Task requirements: Tally the lines below that contain the word "bienvenue", then give the tally and nothing more.

Record extracts:
---+---

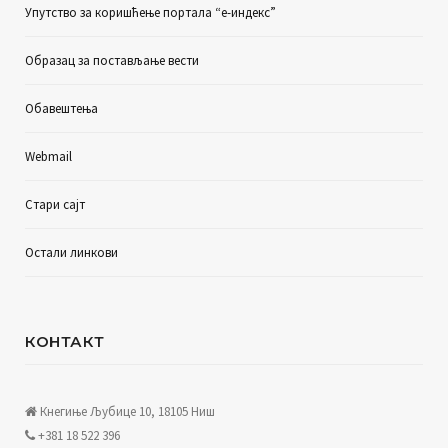
Упутство за коришћење портала “е-индекс”
Образац за постављање вести
Обавештења
Webmail
Стари сајт
Остали линкови
КОНТАКТ
Кнегиње Љубице 10, 18105 Ниш
+381 18 522 396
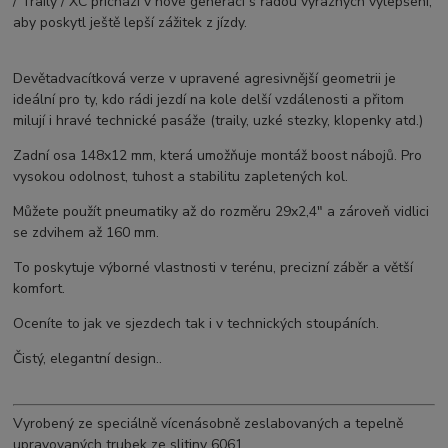
/ Traily / XC přichází v nové generaci s řadou výrazných vylepšení,
aby poskytl ještě lepší zážitek z jízdy.
Devětadvacítková verze v upravené agresivnější geometrii je
ideální pro ty, kdo rádi jezdí na kole delší vzdálenosti a přitom
milují i hravé technické pasáže (traily, uzké stezky, klopenky atd.)
Zadní osa 148x12 mm, která umožňuje montáž boost nábojů. Pro
vysokou odolnost, tuhost a stabilitu zapletených kol.
Můžete použít pneumatiky až do rozměru 29x2,4" a zároveň vidlici
se zdvihem až 160 mm.
To poskytuje výborné vlastnosti v terénu, precizní záběr a větší
komfort.
Oceníte to jak ve sjezdech tak i v technických stoupáních.
Čistý, elegantní design..
Vyrobený ze speciálně vícenásobně zeslabovaných a tepelně
upravovaných trubek ze slitiny 6061.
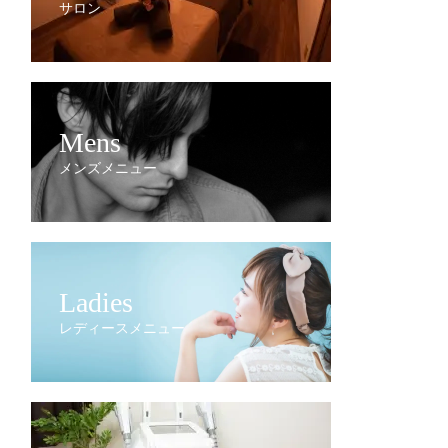
サロン
Mens
メンズメニュー
Ladies
レディースメニュー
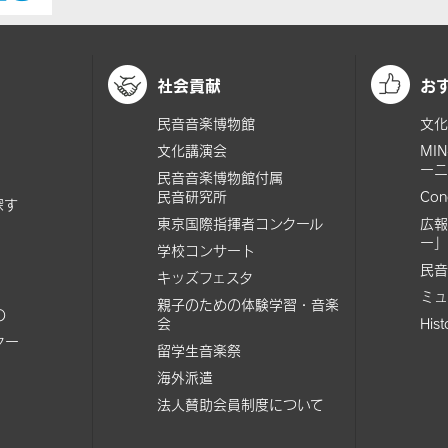
社会貢献
お
民音音楽博物館
文化
文化講演会
MI
ーニ
民音音楽博物館付属
民音研究所
Con
探す
東京国際指揮者コンクール
広報
ー」
学校コンサート
民音
キッズフェスタ
ミュ
親子のための体験学習・音楽
の
会
His
ター
留学生音楽祭
海外派遣
法人賛助会員制度について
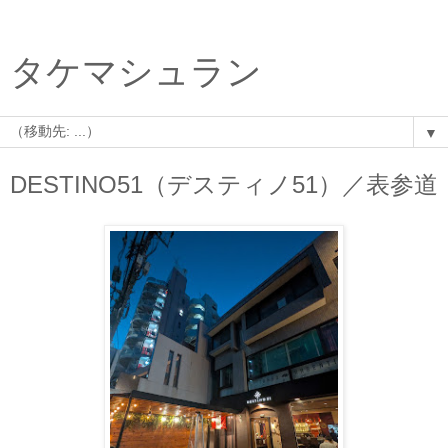
タケマシュラン
▼
DESTINO51（デスティノ51）／表参道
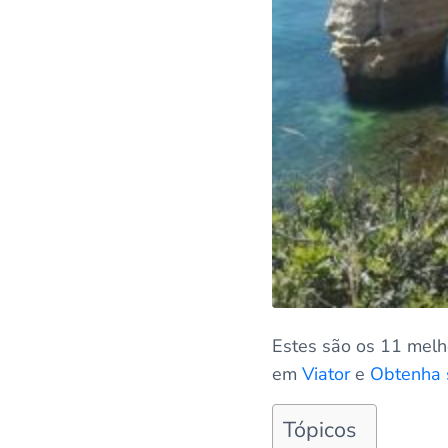
Estes são os 11 melh
em
Viator
e
Obtenha 
Tópicos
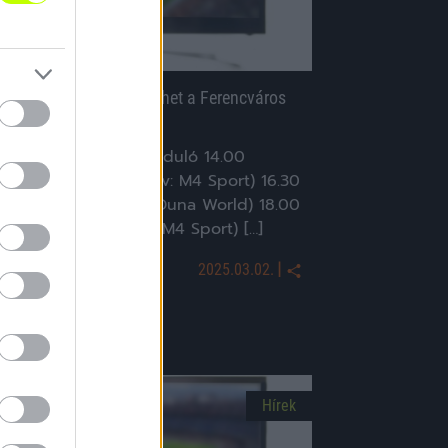
asárnapi foci: csökkenhet a Ferencváros
átránya
TP Bank Liga, 22. forduló 14.00
Debrecen-Fehérvár (Tv: M4 Sport) 16.30
Kecskemét-Paks (Tv: Duna World) 18.00
erencváros-Győr (Tv: M4 Sport) […]
|
2025.03.02.
Hírek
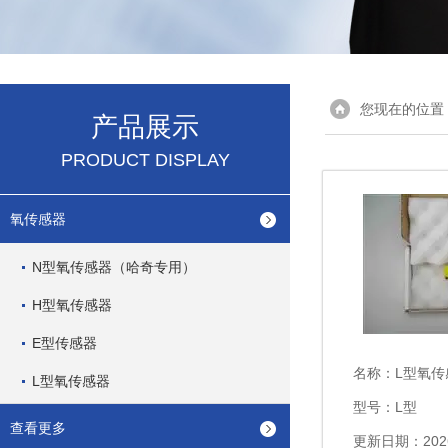
您现在的位置
产品展示
PRODUCT DISPLAY
氧传感器
N型氧传感器（哈奇专用）
H型氧传感器
E型传感器
名称：
L型氧传
L型氧传感器
型号：L型
查看更多
更新日期：2026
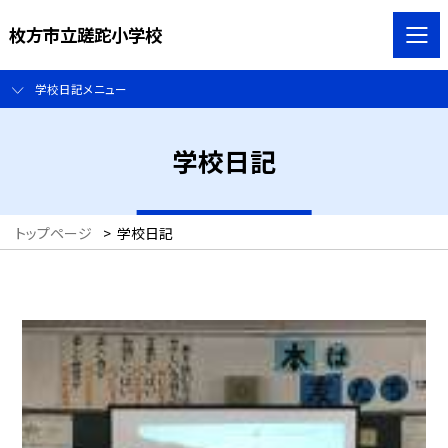
枚方市立蹉跎小学校
学校日記メニュー
学校日記
トップページ
>
学校日記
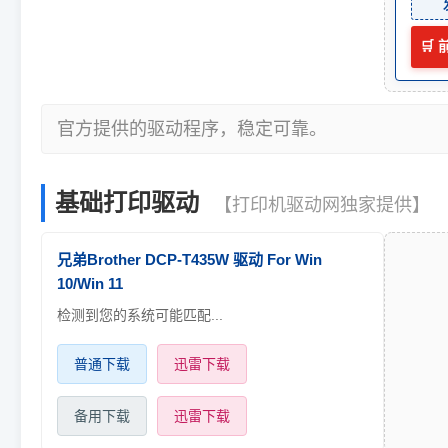
🛒
官方提供的驱动程序，稳定可靠。
基础打印驱动
【打印机驱动网独家提供】
兄弟Brother DCP-T435W 驱动 For Win
10/Win 11
检测到您的系统可能匹配...
普通下载
迅雷下载
备用下载
迅雷下载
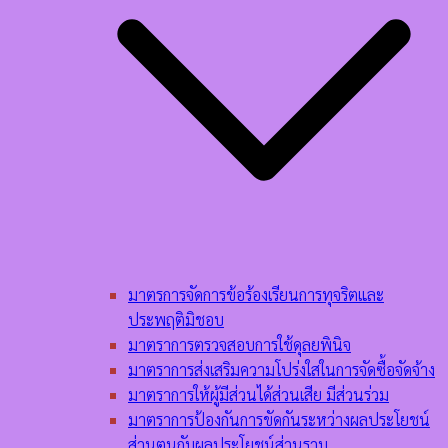
มาตรการจัดการข้อร้องเรียนการทุจริตและ
ประพฤติมิชอบ
มาตราการตรวจสอบการใช้ดุลยพินิจ
มาตราการส่งเสริมความโปร่งใสในการจัดซื้อจัดจ้าง
มาตราการให้ผู้มีส่วนได้ส่วนเสีย มีส่วนร่วม
มาตราการป้องกันการขัดกันระหว่างผลประโยชน์
ส่วนตนกับผลประโยชน์ส่วนรวม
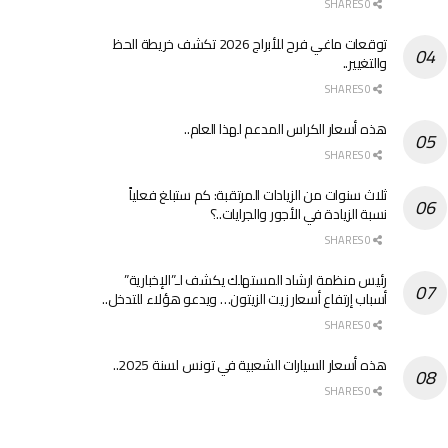
0 SHARES
توقعات ماغي فرح للأبراج 2026 تكشف خريطة الحظ
والتغيير..
0 SHARES
هذه أسعار الكراس المدعم لهذا العام..
0 SHARES
ثلاث سنوات من الزيادات المرتقبة: كم ستبلغ فعلياً
نسبة الزيادة في الأجور والجرايات..؟
0 SHARES
رئيس منظمة ارشاد المستهلك يكشف لـ”الإخبارية”
أسباب إرتفاع أسعار زيت الزيتون… ويدعو هؤلاء للتدخل..
0 SHARES
هذه أسعار السيارات الشعبية في تونس لسنة 2025..
0 SHARES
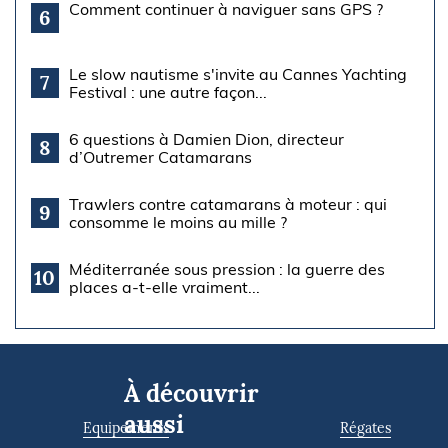
Comment continuer à naviguer sans GPS ?
6
Le slow nautisme s'invite au Cannes Yachting
7
Festival : une autre façon...
6 questions à Damien Dion, directeur
8
d’Outremer Catamarans
Trawlers contre catamarans à moteur : qui
9
consomme le moins au mille ?
Méditerranée sous pression : la guerre des
10
places a-t-elle vraiment...
À découvrir
aussi
Equipements
Régates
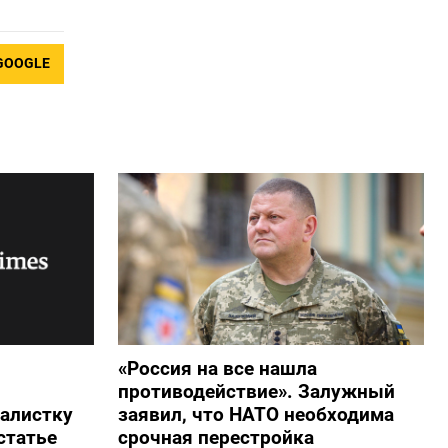
GOOGLE
«Россия на все нашла
противодействие». Залужный
алистку
заявил, что НАТО необходима
статье
срочная перестройка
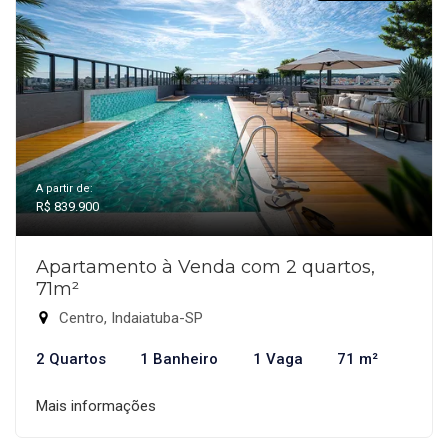
A partir de:
R$ 839.900
Apartamento à Venda com 2 quartos,
71m²
Centro, Indaiatuba-SP
2 Quartos
1 Banheiro
1 Vaga
71 m²
Mais informações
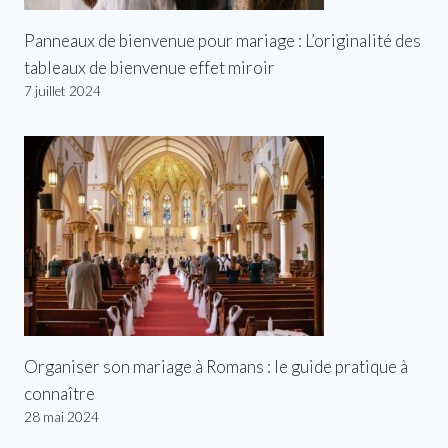
Panneaux de bienvenue pour mariage : L’originalité des
tableaux de bienvenue effet miroir
7 juillet 2024
Organiser son mariage à Romans : le guide pratique à
connaître
28 mai 2024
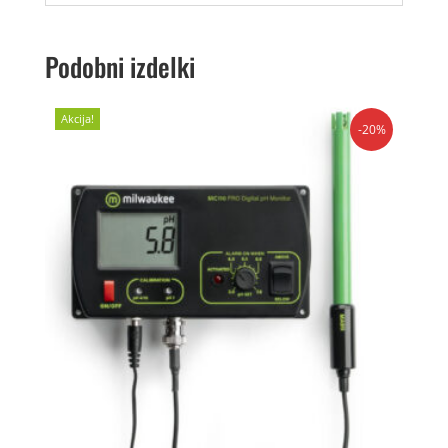
Podobni izdelki
Akcija!
-20%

---+---

The completed task: 2